*YOUR TASKS*:
1 - In the blockchain discussion thread, why were the site and the account banned?
2 - Continue the blockchain discussion thread from the point where it stops.

*PAGE TEXT*:
——————————
The Blockchain Problem Space – When to Use Blockchain? - ZGF4
https://blog.ironbay.digital/the-blockchain-problem-space-bd94d2babb51
======
dang
All: We've banned this site and this account for using a spam service to buy
upvotes. Obviously that is a capital offense on HN. There's no issue on which
the community feels more strongly.

I wish everyone would realize that when they do this, they leave obvious
trails in the data and so it is not worth the risk.

------
tmail21
The other major issue with Blockchain is that "all nodes can see everything".
This is theoretically a problem with distributed databases as well. However,
in the case of distributed databases, the database nodes that can "see
everything" are not the end user, whereas, in Blockchain because the nodes are
untrusted, one must assume that the end user can see the entire Blockchain
state.

This limits the number of use-cases tremendously to those where "everyone-can-
see-everything" is an acceptable tradeoff.

There are several ways around this.

1) Zero Knowledge Proofs. But these are highly specialized and resource
intensive. To my knowledge we don't have these for generalized Smart
Contracts.
——————————
*PROVIDED DATA*:
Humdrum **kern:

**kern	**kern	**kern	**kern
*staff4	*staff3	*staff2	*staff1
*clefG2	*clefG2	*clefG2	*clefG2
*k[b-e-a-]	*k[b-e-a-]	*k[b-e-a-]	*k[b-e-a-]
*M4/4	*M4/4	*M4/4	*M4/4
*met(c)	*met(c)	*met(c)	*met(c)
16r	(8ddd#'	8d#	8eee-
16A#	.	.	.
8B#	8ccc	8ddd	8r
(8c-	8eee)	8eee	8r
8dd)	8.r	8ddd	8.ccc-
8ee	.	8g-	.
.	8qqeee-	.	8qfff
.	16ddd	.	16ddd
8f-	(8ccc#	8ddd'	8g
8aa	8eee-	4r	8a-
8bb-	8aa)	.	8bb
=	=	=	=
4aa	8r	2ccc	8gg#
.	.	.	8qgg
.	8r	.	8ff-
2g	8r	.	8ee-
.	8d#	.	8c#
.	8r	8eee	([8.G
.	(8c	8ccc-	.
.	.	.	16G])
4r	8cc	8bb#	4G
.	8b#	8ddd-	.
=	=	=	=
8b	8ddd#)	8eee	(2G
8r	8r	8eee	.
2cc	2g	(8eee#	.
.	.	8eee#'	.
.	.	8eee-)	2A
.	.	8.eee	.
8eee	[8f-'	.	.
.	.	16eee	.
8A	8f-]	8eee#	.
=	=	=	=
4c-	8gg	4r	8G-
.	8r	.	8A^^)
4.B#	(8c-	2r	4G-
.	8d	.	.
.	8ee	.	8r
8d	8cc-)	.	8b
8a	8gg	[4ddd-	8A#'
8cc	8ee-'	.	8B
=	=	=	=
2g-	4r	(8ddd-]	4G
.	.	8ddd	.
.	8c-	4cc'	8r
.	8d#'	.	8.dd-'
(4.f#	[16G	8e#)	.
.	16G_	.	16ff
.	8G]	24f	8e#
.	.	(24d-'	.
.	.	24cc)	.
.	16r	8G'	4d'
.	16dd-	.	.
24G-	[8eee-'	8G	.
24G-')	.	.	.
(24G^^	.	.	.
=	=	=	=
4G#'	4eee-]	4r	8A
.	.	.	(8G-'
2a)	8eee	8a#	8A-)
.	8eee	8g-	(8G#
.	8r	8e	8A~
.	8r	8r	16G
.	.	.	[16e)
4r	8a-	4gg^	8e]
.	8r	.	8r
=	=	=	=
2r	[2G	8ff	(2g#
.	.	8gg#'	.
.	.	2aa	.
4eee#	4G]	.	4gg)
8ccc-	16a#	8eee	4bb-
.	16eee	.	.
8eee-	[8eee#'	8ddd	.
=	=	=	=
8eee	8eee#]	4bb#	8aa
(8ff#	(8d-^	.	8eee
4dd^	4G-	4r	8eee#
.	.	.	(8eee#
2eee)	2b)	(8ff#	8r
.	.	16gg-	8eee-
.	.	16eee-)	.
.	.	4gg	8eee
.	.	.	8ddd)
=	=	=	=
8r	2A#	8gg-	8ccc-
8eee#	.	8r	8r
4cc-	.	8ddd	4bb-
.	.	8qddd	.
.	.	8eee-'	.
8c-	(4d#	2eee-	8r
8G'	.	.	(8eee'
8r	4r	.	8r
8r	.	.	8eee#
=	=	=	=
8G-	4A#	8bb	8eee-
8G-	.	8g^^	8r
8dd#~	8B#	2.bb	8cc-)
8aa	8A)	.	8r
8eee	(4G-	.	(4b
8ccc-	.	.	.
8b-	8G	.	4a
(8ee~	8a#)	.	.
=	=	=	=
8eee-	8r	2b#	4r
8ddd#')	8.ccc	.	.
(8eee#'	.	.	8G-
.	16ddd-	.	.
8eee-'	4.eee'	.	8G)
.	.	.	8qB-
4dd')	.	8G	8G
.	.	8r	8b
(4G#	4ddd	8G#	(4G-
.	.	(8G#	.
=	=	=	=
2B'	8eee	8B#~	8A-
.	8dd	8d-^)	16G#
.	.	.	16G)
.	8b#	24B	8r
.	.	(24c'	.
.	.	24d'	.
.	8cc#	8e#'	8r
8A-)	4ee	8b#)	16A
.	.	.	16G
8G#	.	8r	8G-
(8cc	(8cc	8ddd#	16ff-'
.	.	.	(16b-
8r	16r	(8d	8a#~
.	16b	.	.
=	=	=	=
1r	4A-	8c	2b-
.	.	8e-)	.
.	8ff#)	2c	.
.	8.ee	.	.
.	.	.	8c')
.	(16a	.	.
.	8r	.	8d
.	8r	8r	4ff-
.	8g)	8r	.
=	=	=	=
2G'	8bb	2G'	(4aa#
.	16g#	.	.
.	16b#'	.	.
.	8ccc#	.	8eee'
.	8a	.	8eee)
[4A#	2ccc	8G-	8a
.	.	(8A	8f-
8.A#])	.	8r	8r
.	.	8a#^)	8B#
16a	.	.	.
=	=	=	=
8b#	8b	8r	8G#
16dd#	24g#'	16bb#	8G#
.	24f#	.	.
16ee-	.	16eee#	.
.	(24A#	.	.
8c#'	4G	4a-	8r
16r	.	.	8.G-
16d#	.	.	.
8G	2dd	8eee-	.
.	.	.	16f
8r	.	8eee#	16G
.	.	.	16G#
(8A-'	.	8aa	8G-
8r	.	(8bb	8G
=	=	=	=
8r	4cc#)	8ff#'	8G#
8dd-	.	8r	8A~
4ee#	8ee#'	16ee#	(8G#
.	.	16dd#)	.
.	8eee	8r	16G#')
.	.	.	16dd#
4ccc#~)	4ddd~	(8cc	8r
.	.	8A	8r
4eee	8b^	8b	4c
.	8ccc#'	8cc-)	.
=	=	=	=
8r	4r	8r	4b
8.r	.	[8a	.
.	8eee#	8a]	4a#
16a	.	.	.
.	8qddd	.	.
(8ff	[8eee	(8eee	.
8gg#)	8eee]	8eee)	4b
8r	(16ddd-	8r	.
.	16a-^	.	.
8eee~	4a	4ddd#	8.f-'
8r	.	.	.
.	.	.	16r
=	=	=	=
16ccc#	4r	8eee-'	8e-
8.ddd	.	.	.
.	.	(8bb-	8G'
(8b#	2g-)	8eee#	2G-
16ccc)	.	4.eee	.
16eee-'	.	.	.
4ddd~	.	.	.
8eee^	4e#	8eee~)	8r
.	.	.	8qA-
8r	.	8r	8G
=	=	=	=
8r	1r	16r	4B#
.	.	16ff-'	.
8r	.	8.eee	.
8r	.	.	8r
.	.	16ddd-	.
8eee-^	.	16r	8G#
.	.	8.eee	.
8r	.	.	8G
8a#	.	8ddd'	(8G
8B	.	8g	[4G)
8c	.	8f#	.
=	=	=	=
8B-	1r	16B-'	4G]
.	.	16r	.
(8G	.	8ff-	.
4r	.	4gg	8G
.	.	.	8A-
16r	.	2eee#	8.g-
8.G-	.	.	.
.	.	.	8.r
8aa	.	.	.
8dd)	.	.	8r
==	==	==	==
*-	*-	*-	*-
——————————
*THE REPLIES*:
1 - They were banned for using a spam service to buy upvotes.

2 -
2) Split the overall state into Channels, Subledgers etc. with narrower
"viewing rights". But again this typically involves an application compromise.

3) Encrypt or cryptographically hash portions of the state. But by definition,
this portion of the state cannot be acted upon by smart contracts.

4) Use frameworks like Microsoft's recently released CoCo Framework which
relies on Hardware Trusted Execution Environments (TEE). The issue here is
that a compromise of a single TEE negates the whole scheme.

In my opinion the privacy characteristics of Blockchain are a critical factor
that needs to be taken into account while deciding on the suitability of
Blockchai for an application.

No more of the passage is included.